RACINE, Wis. — Frank Lloyd Wright fans will get their first look at one of his most unusual buildings, an industrial tower with a tree-like design, when a home products company opens its former research and development center to the public this spring.
The 15-story tower at SC Johnson’s headquarters in southeastern Wisconsin is regarded as one of the country’s most important examples of cantilevered architecture. The first floor looks like a tree trunk, with second and higher floors springing off the core like branches.
The design may have helped inspire SC Johnson scientists. Within eight years of its 1950 opening, they developed four of the company’s most successful products — Raid bug killer, Glade air freshener, Off insect repellant and Pledge furniture polish. “They really felt like they were in a creative environment,” said Gregory Anderegg, the company’s global community affairs director.
Wright described the 16-million-pound structure as having a “taproot” design, with a circular core supporting its entire weight.
The building is divided into seven levels, each with a square main floor and a round mezzanine above it. Scientists could shout to each other through the open space and send tools or supplies up or down with a dumbwaiter. The outer walls are made up of glass tubes that let in natural light while blocking out the industrial landscape that surrounded the building when it opened.

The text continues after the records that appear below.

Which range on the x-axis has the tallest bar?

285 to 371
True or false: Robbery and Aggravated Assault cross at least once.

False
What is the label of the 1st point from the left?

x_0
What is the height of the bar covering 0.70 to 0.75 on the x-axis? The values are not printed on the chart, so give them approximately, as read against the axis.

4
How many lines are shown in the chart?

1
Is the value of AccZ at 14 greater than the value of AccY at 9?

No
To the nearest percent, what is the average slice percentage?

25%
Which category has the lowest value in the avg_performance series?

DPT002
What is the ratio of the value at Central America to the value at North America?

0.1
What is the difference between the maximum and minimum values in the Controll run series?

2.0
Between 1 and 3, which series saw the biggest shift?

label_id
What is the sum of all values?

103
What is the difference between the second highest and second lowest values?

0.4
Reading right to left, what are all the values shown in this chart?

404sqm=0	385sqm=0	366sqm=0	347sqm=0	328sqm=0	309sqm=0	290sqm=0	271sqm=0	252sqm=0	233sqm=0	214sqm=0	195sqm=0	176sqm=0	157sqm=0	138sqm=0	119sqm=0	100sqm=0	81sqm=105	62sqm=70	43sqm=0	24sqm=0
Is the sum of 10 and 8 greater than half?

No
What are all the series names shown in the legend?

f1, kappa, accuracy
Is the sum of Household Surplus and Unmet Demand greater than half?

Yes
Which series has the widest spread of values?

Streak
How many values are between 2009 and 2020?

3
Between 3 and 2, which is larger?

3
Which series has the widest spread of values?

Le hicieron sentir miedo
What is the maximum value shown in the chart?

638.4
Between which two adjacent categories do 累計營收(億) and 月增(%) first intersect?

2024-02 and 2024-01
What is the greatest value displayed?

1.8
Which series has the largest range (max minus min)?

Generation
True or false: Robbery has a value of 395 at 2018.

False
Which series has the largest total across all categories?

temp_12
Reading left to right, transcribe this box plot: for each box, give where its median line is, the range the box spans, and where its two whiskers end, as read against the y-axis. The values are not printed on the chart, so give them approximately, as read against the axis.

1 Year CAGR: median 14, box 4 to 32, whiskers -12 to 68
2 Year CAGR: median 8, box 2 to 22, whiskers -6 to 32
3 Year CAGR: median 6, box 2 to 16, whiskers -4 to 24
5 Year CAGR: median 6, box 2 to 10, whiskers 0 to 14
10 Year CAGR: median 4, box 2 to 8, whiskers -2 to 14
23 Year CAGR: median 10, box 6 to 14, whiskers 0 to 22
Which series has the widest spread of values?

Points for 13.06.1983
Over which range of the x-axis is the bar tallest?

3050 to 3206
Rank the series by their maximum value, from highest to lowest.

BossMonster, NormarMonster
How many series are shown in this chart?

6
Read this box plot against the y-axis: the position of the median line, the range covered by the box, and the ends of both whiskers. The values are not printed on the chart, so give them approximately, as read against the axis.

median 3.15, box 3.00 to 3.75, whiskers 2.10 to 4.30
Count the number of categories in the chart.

Sean Malone, CEO and president of the Frank Lloyd Wright Foundation, described the tower as an “iconic building” and one of the 20th century’s great works of architecture.
Scientists were still working in the tower when Anderegg started with SC Johnson in 1979. They moved out three years later when the company opened a new research and development center nearby. The facility then sat mostly empty until this year when SC Johnson finished a five-year, $30 million renovation of the research tower and adjacent administration center, also designed by Wright. Both buildings will be included on free tours beginning May 2.
H.F. Johnson Jr., the third generation of his family to lead the company, hired Wright to build the administration center in the 1930s. The architect’s career was in a lull following a scandalous love affair in which he left his wife for a family friend. The SC Johnson project and Fallingwater, the groundbreaking home built for a prominent Pittsburgh family about the same time, brought him back into the limelight, where he remained until his death, Malone said.
The administration center that opened in 1939 introduced open-floor-plan offices, with employees seated in a single great room. Pillars that are 21 feet tall support the roof. That allowed Wright to use glass tubing for exterior walls and bathe the room in natural light. He carried the idea over to the research tower and installed 60 miles of glass tubes between the two buildings.
The architect described the great room as a “corporate cathedral” and designed the research center as its bell tower, Anderegg said.
As in his other buildings, Wright also designed the furnishings, including three-legged chairs that had be to converted to four legs to stop workers from toppling over when they reached for something on their desks.
SC Johnson rescued equipment and supplies from storage to arrange the research tower as it was in its heyday. Visitors to the complex also can take in a new art exhibit focused on Frank Lloyd Wright’s homes in Spring Green, Wis., and Scottsdale, Ariz. The exhibit done in partnership with the Milwaukee Art Museum and Frank Lloyd Wright Foundation includes nearly a half-hour of the architect’s home movies.
The SC Johnson buildings help to create a Wright corridor that stretches from the Chicago area to southwestern Wisconsin, Malone said. Travelers can see Wright’s home and studio as well as the celebrated Unity Temple in Oak Park, Ill.; visit SC Johnson headquarters and Wingspread, the residence Wright designed for the Johnson family, in Racine, Wis.; and then head west to Taliesin in Spring Green, where the architect moved after leaving Chicago. Additional Wright buildings can be found along the way in Milwaukee and the Wisconsin capital of Madison.